_PROBLEM DETAILS:_ Copy the data below word for word, from its first line through the line containing "പൂർത്തിയാകുമ്പോൾ", including both of those lines.

_LISTED ENTRIES:_
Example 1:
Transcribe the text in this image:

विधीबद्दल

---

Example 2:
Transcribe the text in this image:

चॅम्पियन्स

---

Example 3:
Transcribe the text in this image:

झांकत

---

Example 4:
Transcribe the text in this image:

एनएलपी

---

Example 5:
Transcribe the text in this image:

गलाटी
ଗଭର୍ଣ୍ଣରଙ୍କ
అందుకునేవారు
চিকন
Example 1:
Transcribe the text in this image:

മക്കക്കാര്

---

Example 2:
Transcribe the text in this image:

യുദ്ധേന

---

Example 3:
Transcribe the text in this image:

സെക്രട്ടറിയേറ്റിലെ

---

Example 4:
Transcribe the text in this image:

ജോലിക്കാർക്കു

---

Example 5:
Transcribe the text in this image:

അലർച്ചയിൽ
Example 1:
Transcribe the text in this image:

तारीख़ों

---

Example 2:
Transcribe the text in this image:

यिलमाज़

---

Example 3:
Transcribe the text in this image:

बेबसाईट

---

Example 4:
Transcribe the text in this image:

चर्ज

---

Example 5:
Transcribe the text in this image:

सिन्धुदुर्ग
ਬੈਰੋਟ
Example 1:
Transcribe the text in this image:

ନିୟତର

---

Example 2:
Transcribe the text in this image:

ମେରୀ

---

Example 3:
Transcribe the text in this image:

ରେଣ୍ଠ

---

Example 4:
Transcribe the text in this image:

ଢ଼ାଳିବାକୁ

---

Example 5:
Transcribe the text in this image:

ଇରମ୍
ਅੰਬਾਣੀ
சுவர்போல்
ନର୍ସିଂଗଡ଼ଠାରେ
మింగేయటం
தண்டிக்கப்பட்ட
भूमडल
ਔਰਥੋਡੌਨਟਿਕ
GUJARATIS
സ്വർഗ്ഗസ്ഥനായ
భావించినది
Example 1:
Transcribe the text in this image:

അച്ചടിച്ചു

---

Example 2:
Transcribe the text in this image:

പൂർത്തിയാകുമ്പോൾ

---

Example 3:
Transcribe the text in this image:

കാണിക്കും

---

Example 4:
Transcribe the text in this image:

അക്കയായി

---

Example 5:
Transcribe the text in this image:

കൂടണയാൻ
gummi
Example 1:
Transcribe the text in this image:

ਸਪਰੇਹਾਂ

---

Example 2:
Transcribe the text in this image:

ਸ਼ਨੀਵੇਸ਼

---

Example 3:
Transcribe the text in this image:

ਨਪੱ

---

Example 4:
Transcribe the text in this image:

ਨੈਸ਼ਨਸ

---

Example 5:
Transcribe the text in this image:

_THE ANSWER:_
Example 1:
Transcribe the text in this image:

विधीबद्दल

---

Example 2:
Transcribe the text in this image:

चॅम्पियन्स

---

Example 3:
Transcribe the text in this image:

झांकत

---

Example 4:
Transcribe the text in this image:

एनएलपी

---

Example 5:
Transcribe the text in this image:

गलाटी
ଗଭର୍ଣ୍ଣରଙ୍କ
అందుకునేవారు
চিকন
Example 1:
Transcribe the text in this image:

മക്കക്കാര്

---

Example 2:
Transcribe the text in this image:

യുദ്ധേന

---

Example 3:
Transcribe the text in this image:

സെക്രട്ടറിയേറ്റിലെ

---

Example 4:
Transcribe the text in this image:

ജോലിക്കാർക്കു

---

Example 5:
Transcribe the text in this image:

അലർച്ചയിൽ
Example 1:
Transcribe the text in this image:

तारीख़ों

---

Example 2:
Transcribe the text in this image:

यिलमाज़

---

Example 3:
Transcribe the text in this image:

बेबसाईट

---

Example 4:
Transcribe the text in this image:

चर्ज

---

Example 5:
Transcribe the text in this image:

सिन्धुदुर्ग
ਬੈਰੋਟ
Example 1:
Transcribe the text in this image:

ନିୟତର

---

Example 2:
Transcribe the text in this image:

ମେରୀ

---

Example 3:
Transcribe the text in this image:

ରେଣ୍ଠ

---

Example 4:
Transcribe the text in this image:

ଢ଼ାଳିବାକୁ

---

Example 5:
Transcribe the text in this image:

ଇରମ୍
ਅੰਬਾਣੀ
சுவர்போல்
ନର୍ସିଂଗଡ଼ଠାରେ
మింగేయటం
தண்டிக்கப்பட்ட
भूमडल
ਔਰਥੋਡੌਨਟਿਕ
GUJARATIS
സ്വർഗ്ഗസ്ഥനായ
భావించినది
Example 1:
Transcribe the text in this image:

അച്ചടിച്ചു

---

Example 2:
Transcribe the text in this image:

പൂർത്തിയാകുമ്പോൾ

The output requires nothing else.